My friend Rylee, who is an English major, and takes her English-majorness very seriously, has a book called “The Writer’s Block.” It is in the shape of a block, as in, it’s the same width and height and thickness. It is full of ideas and catchphrases and words and pictures that are supposed to stimulate your brain when you have writer’s block.
So far, it has not worked for me.

Today is Saturday, which means Homework Day, which means Do What is Really Important Day, which, this week, means Write a Script Day. And so, I sit in the library with my friend Kelsey and Kyle. And while they both are productive- Kyle turns a page in his textbook every 5 seconds, and Kelsey writes faster than a speeding train- I feel very left behind and depressed as I stare at the blinking cursor on my screen, followed by a bunch of nothingness. Nothing but white, a scroll bar, and a cursor. Emptiness.

So, I decided to exercise my Googling skills… and I Googled “Writer’s Block.” I came up with 1,320,000 results, the top one being a Wikipedia article on what Writer’s Block is. Thanks, I’m very aware of what it is. That’s the problem.

Further down the page, though, I encountered several articles and blogs on how to overcome it, including this one. It has lots of good ideas… but one thing in particular caught my eye.

Vacuum your lungs.

What??

There was a link! So, of course, I clicked. Why would you NOT click a link that said “Vacuum your lungs”?

I was led to this page; step-by-step instructions on how to vacuum your lungs, complete with some really awesome illustrations.
Of course, I had to share this new, exciting knowledge with Kelsey and Kyle! I read the steps to them, and was met with wide-eyed glee; “Can we try it? Please? Right now??”

Of course we could try it!

The three of us stood, leaning towards my computer screen to see the first step.

1. Exhale completely, as if you’re blowing out the candles on a very big birthday cake.

Kelsey took this very literally; she pursed her lips, slowly blowing the air out of her lungs, and even looking forward as if she were staring down a cake neatly decorated with burning candles.
Kyle and I took a more aggressive approach; we opened our mouths widely, exhaling like we were the dragons who intended to light the entire cake on fire. Our eyes were wide, our arms were spread, and the air leaving our mouths could have created a category 1 hurricane. We held our position, waiting for Kelsey to calmly finish extinguishing all of the candles on her cake.

2. Bend over. This expels the last bits of air from your lungs. When you’re totally out of air, don’t let any air come into your throat.

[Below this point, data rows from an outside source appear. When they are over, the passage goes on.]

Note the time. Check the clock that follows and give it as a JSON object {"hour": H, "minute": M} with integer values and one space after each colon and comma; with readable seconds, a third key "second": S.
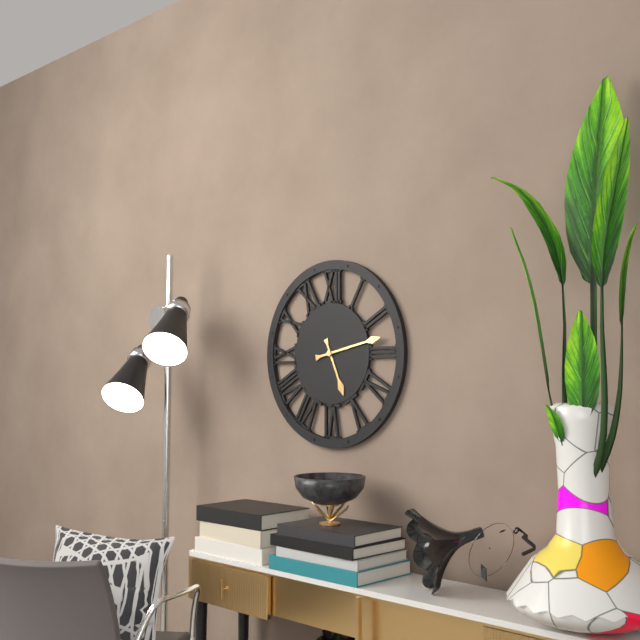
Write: {"hour": 5, "minute": 13}
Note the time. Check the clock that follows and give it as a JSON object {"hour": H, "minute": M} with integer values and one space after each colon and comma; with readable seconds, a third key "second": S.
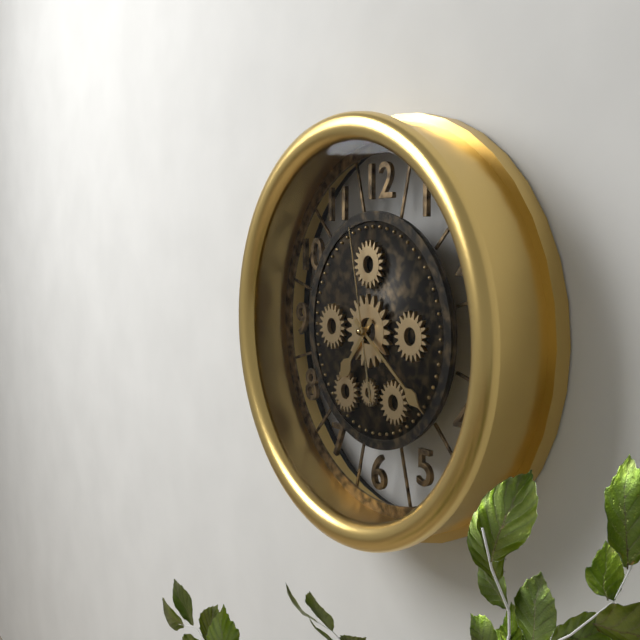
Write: {"hour": 7, "minute": 21, "second": 58}
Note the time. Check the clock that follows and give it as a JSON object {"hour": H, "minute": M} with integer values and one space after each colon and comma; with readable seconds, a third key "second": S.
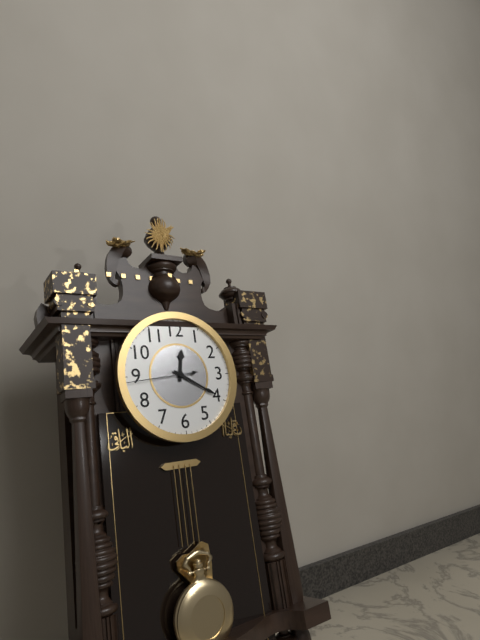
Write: {"hour": 12, "minute": 20, "second": 44}
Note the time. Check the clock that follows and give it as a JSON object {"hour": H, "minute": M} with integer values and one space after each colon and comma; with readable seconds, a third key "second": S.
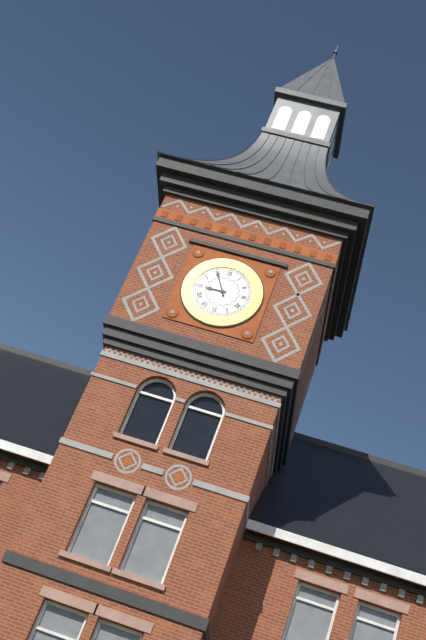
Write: {"hour": 8, "minute": 55}
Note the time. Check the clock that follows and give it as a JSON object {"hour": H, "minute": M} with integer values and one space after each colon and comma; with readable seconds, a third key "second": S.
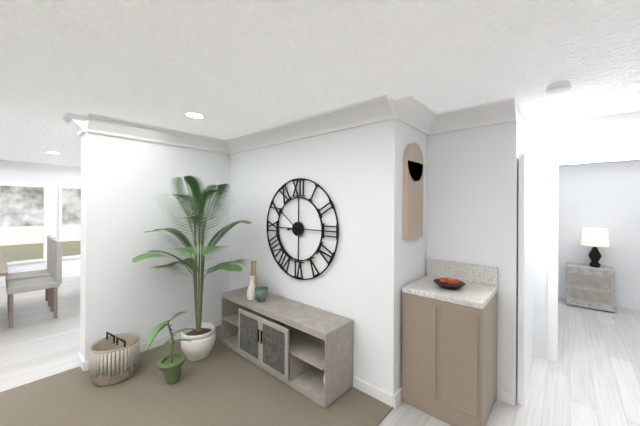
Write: {"hour": 8, "minute": 51}
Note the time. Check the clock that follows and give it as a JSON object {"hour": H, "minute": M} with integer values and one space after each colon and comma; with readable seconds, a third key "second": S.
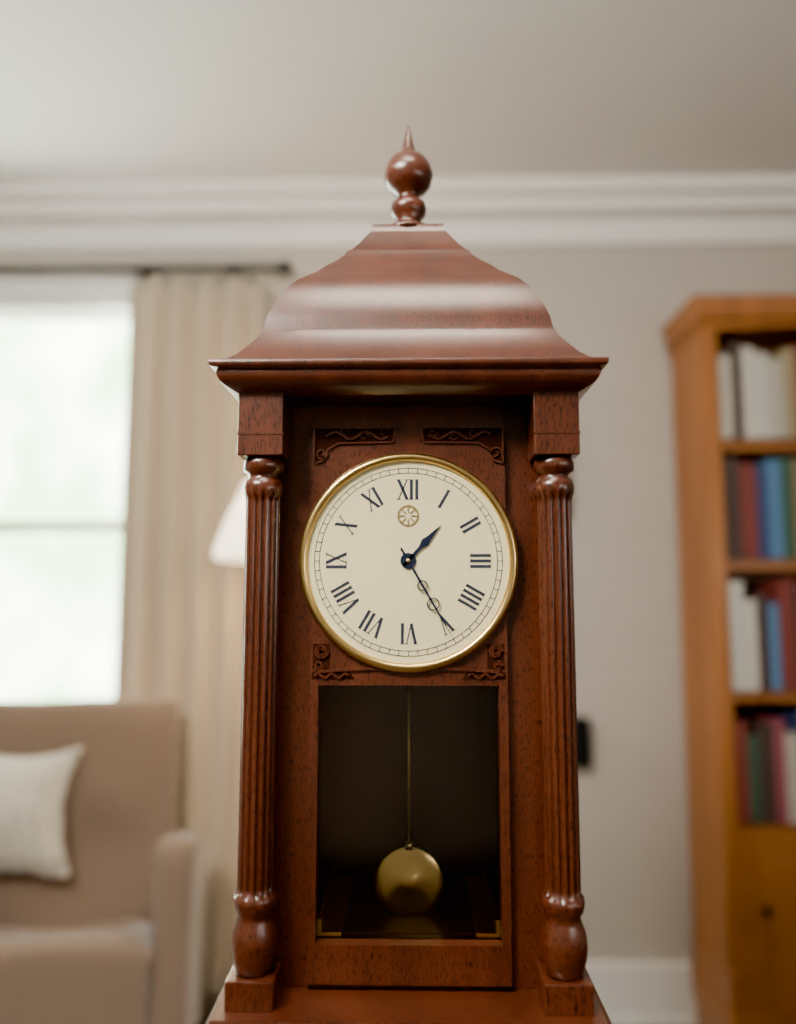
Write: {"hour": 1, "minute": 25}
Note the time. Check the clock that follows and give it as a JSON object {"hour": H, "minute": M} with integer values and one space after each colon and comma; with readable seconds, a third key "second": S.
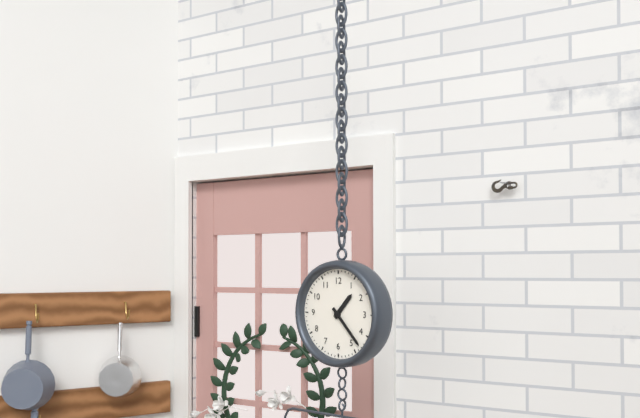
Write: {"hour": 1, "minute": 23}
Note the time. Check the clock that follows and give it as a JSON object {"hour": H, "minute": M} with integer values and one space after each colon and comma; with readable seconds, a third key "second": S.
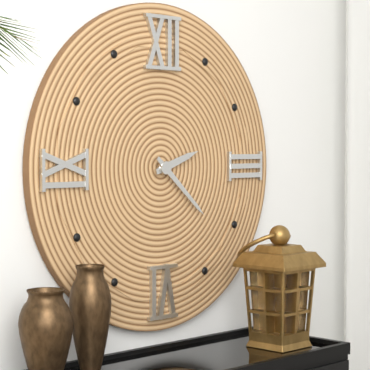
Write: {"hour": 2, "minute": 22}
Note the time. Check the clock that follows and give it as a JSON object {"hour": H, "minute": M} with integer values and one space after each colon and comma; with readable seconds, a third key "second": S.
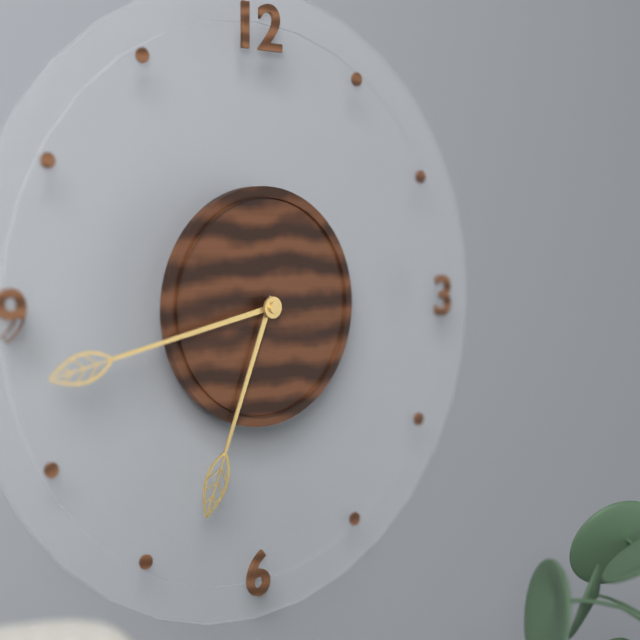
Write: {"hour": 6, "minute": 43}
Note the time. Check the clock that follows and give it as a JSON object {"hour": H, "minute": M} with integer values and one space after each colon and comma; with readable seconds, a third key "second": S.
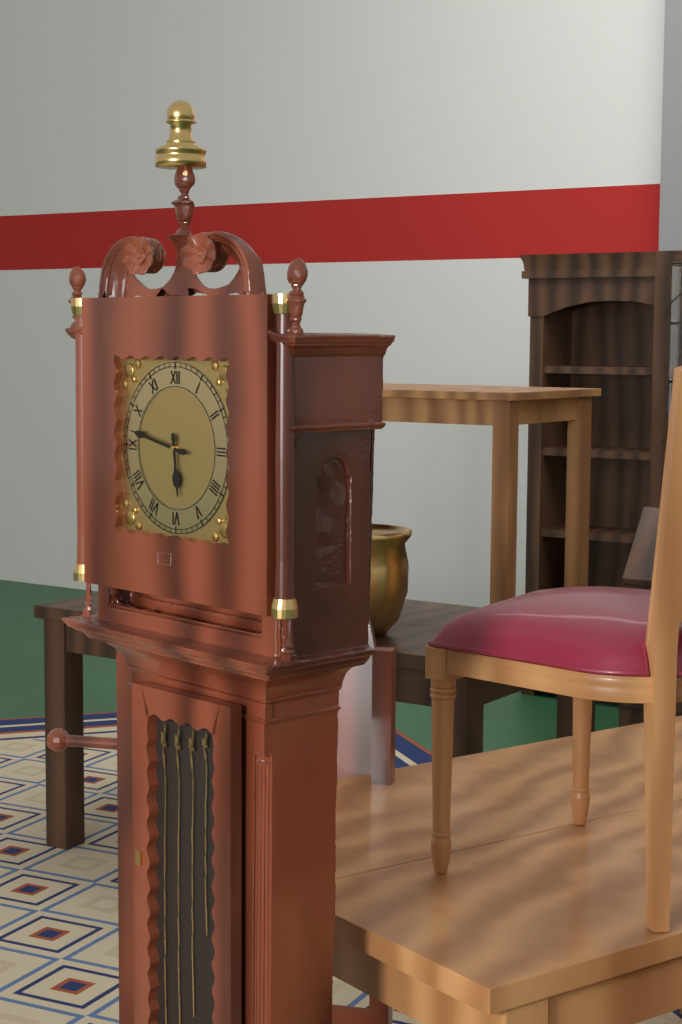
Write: {"hour": 5, "minute": 47}
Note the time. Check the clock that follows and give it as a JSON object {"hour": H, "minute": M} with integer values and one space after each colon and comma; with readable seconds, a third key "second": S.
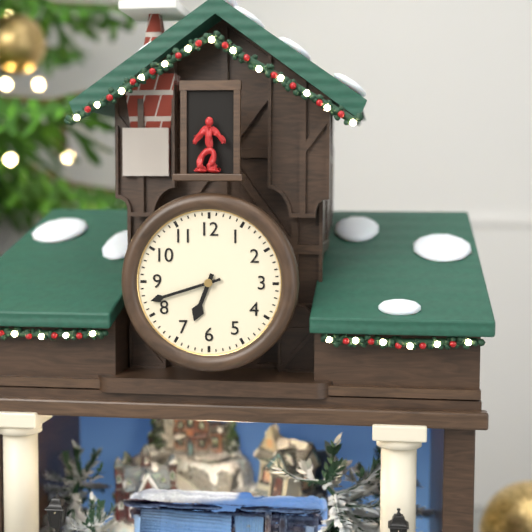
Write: {"hour": 6, "minute": 42}
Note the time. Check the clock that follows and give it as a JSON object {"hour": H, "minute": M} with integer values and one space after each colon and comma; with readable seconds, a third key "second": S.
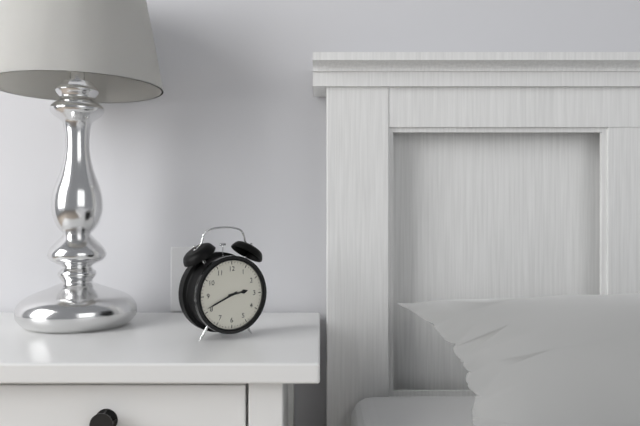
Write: {"hour": 2, "minute": 41}
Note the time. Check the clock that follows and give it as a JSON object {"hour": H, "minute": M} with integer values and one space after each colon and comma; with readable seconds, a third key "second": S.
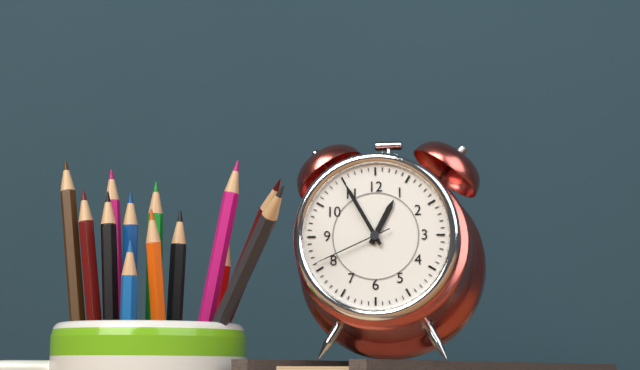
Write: {"hour": 12, "minute": 55, "second": 41}
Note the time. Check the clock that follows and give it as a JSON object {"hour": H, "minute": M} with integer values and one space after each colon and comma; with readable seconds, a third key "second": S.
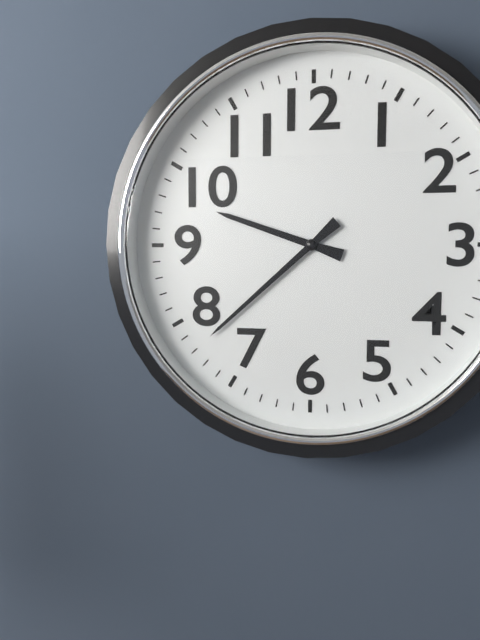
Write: {"hour": 9, "minute": 38}
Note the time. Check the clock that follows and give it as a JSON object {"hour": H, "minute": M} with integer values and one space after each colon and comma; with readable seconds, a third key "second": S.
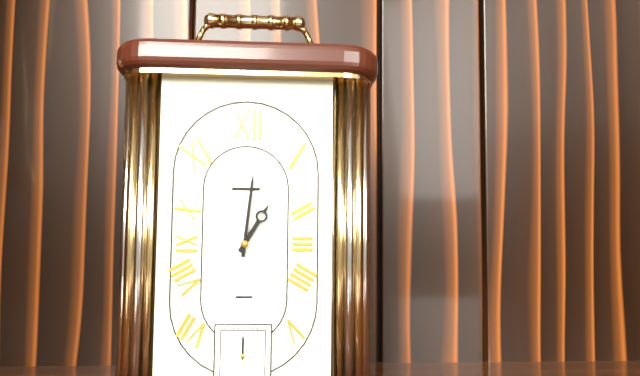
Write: {"hour": 1, "minute": 1}
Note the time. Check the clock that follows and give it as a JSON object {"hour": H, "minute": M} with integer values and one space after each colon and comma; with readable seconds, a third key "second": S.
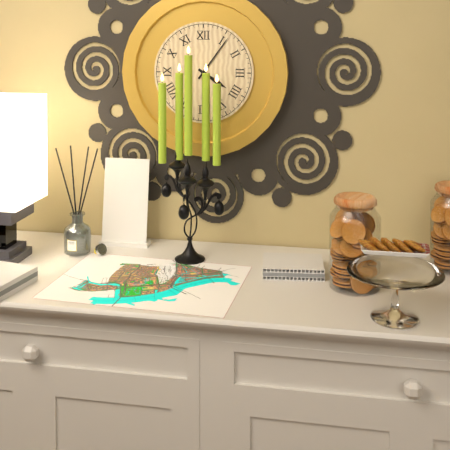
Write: {"hour": 4, "minute": 6}
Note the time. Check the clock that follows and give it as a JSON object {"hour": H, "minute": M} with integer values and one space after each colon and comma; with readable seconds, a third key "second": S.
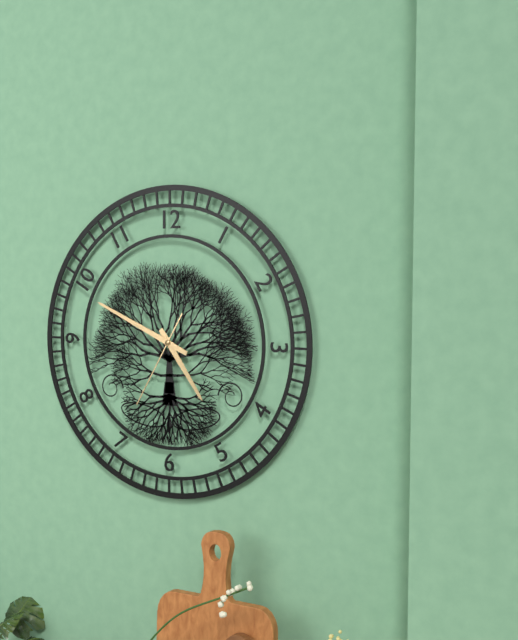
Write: {"hour": 4, "minute": 49, "second": 35}
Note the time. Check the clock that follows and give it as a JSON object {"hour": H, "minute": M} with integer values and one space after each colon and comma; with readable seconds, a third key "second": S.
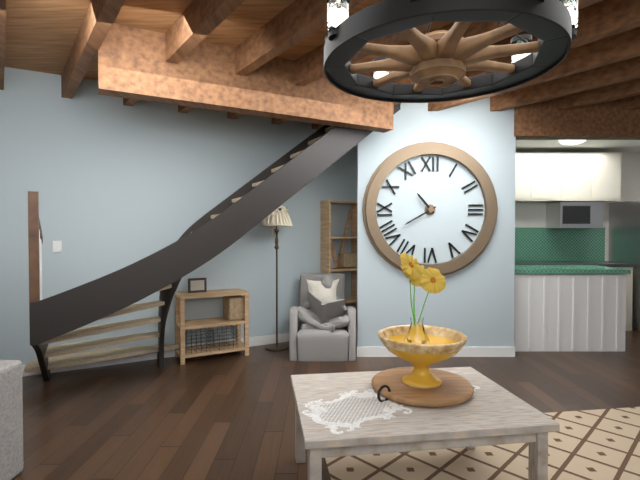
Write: {"hour": 10, "minute": 40}
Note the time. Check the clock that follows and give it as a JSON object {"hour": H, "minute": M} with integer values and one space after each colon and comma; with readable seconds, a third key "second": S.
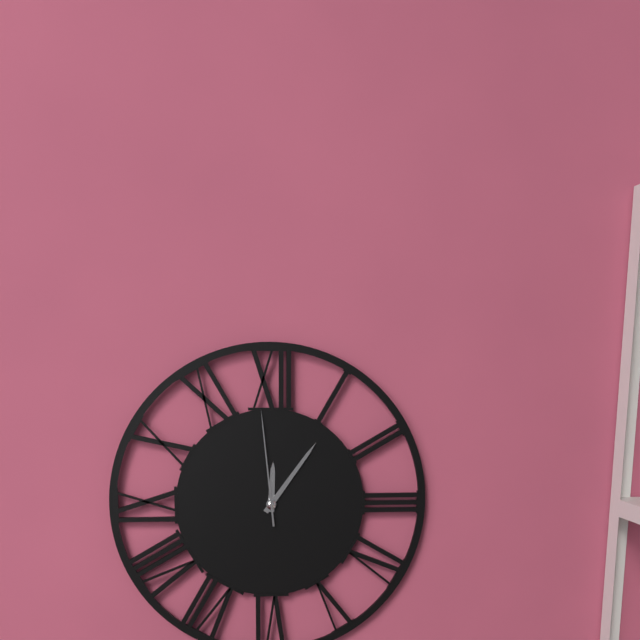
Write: {"hour": 12, "minute": 6, "second": 59}
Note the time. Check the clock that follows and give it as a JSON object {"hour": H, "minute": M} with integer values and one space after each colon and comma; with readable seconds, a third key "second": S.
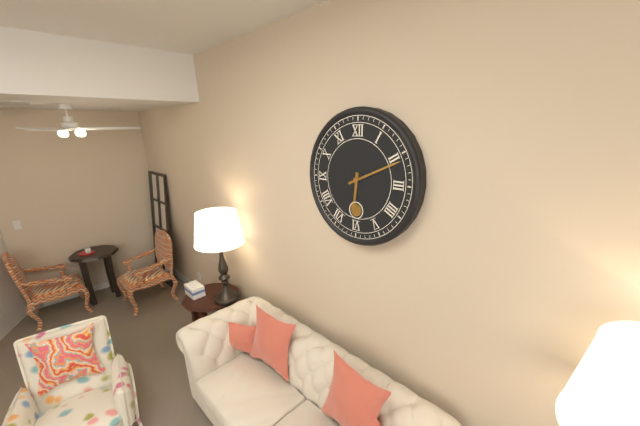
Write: {"hour": 6, "minute": 11}
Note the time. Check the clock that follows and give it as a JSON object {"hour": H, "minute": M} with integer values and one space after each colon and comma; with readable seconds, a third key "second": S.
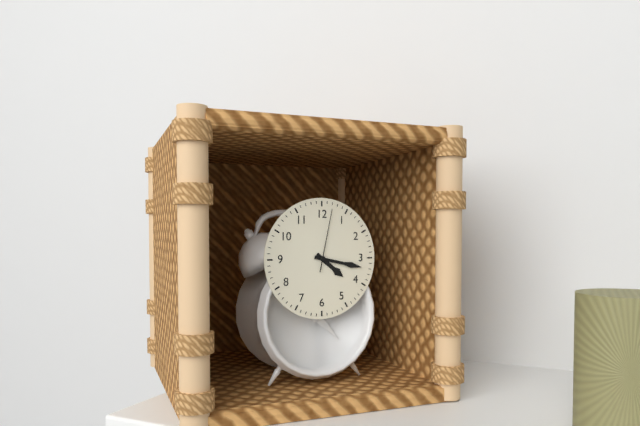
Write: {"hour": 4, "minute": 17, "second": 2}
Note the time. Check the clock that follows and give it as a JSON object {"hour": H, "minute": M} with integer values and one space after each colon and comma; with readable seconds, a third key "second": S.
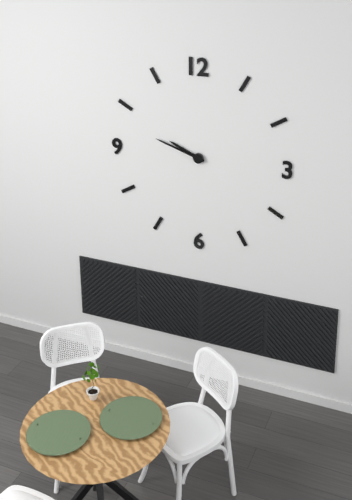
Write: {"hour": 9, "minute": 48}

We all slowly bent over, like karate students about to beat the crap out of each other. Kelsey and I both bent at the waist, stopping when our bodies formed a 90 degree angle. But Kyle kept going… and going… and going… until his mouth and his knees almost became aquainted with each other. And then he stopped.

3. Stand up. This increases lung volume, so air will want to flow into your lungs, but don’t breathe. Wait until your body needs a breath—10 seconds or so.

And then, as a group, we stood. And then stared at each other, wide-eyed. How do you know when your body NEEDS breath? Technically, you could hold your breath until you pass out, and then your body automatically starts breathing for you again. Is that the point of needing to breath? This is such a vague set of instructions, and I didn’t think about that until we were already standing, with no air in our lungs. I couldn’t ask Kyle and Kelsey their opinion on it, because I had to hold my breath… all I could do was stand there and wait.

4. Then, when you can’t take much more, breathe. Your body will have moved over from your normal, everyday breathing to unregulated, autonomic “response breathing.”

We breathed. And then breathed again. And then put our hands over our chests, and breathed again.

It was an odd feeling… I could actually feel my lungs, like there was a hole in my chest. Very, very odd.

And yet, did not feel rebooted, and no brilliant ideas came flooding into my mind. What a disappointment.

Oh well… at least my lungs are clean.